Correction of ZFS write amplification

kyprijan

New Member
Jun 8, 2023
1
0
1
Hi, i have this equipment

4 hdd 2Tb
2 consumer ssd samsung 1Tb
1 consumer ssd 256Gb

2 ssds of 1TB each are combined into a mirror and a system is installed on them
4 hdd merged into raid10 and 256gb ssd connected to them as l2arc cache

When I did this assembly I did not know about such a phenomenon as "record amplification". In 3 months, wearout was 4% , taking into account the fact that the server load was minimal. Yes, this is not much at a distance, and you can live with it, but I would like to improve this situation. The system is constantly writing something, what if install PVE on HDD raid10 with ssd as l2arc, and ssd mirror to use as storage for virtual machines?

Will the assembly lose performance? Will ssd storage be as efficient as in the current build?

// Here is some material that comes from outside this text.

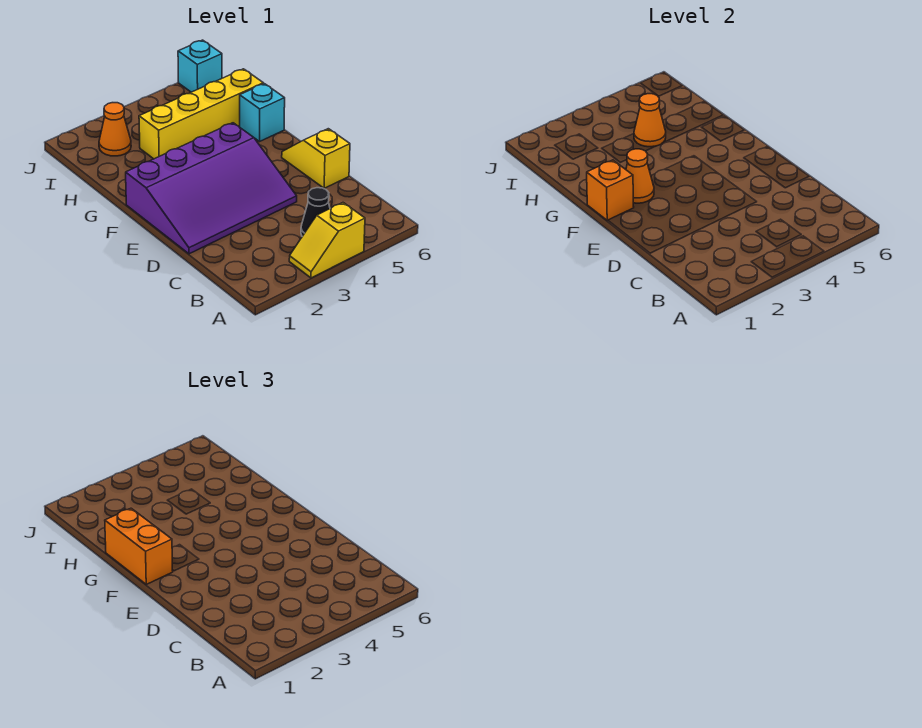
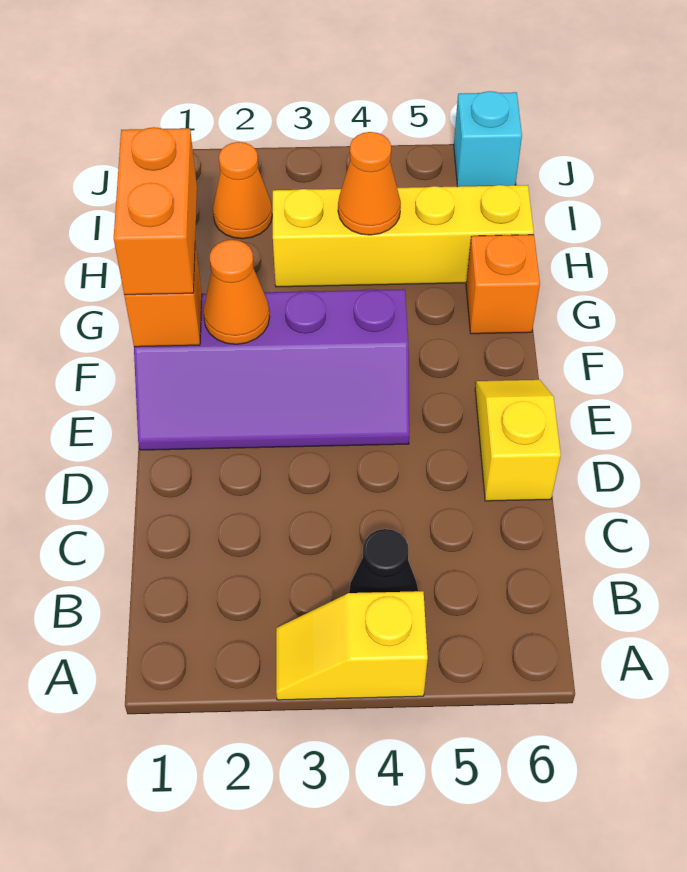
purple 3x4 slope [126,123,297,254] -> purple 2x4 slope [134,289,409,450]
cyan 1x1 brick [240,84,285,141] -> orange 1x1 brick [466,235,540,334]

Yes, I know that you can turn off atime, redirect logs to RAM, but this will not help much to reduce write amplification.
 
The Proxmox installation itself does not need anything fast and does indeed write logs and graphs constantly. Running it on (very small) HDDs will be fine and you don't need cache or anything fancy.
The I/O of the VMs and CTs depends very much on what's running inside them. Enterprise SSDs with PLP are preferred since they can handle the many IOPS and (sync) writes properly.
I did disable both pve-ha-services on a single node to reduce the writes and lots of not very useful log messages.
 
Last edited:
I did a lot of testing over the years and never got the ZFS write amplification significantly down.
- try to avoid encryption if possible (doubles write amplification for whatever reason)
- try to avoid CoW on top of CoW
- try to avoid nested filesystems
- don't use consumer SSDs without PLP as these can't cache sync writes so the SSDs can't optimize the writes for less wear
- a raidz1/2/3 isn't great as a VM storage (less IOPS and problem with padding overhead) but total write amplification will be lower, as not everythign will have to be written twice (5 disk raidz1 will only write those additional +25% parity data instead of +100% for a full copy of everything)
- the biggest problem is small randsom sync writes (so try to avoid running databases)
- write amplification....amplifies... so every small bit of data that you avoid to write will save tons of wear...

So there isn't really much you can do except for trying to avoid writes in the first place (disable logging and so on...). If you are fine with the performance I would just continue using them and as soon as one of the disks fails I would get a pair of proper (mixed-workload enterprise) SSDs that can handle those writes. Write amplification isn't really a big concern anymore when your 1TB enterprise SSD is rated to survive 20750 TB of writes and not for example just the 360TB a 1TB consumer QLC SSD is rated for.
 
Last edited:
I was running a database with heavy writing. Due to ZFS Write amplification the SSD disk very ready to replace after one year of use.
Nothing really helped to reduce it.
I had to stop using ZFS for the main database, used ext4 on LVM instead. From then on I use ZFS only on other containers then databases.


This week I have I have started the same replicated database on FreeBSD. To my surprise and when recordsize set to 8 KB (recommended for database), there is almost no write amplification at all.

The number of MB written each minute is comparable to the UFS system. I run the same database twice on the same server so I can compare.
If I do vfs.zfs.txg.timeout to 60 ( on linux it is echo 60 > /sys/module/zfs/parameters/zfs_txg_timeout). The writing on ZFS is even lower then when using traditional file system UFS + SU.

You can watch the amount of data written very easily with iostat progbram. (for freebsd iostat -w 60 -I,zpool iostat -v 60, for Linux iostat 60)
And to be sure, check the number if data written using the SMART disk diagnostic tool.

So I do believe there must be some bug regarding the ZFS on Linux. Maybe there is easy workaround, but most people do not notice this as it really becomes a problem only when you have writing intesive containers. Anyway the decrease in performance must be always present.
 
Hello,

What filesystem is running inside of the guest? The worst cases of write amplification come from using a CoW filesystem on top of a CoW filesystem.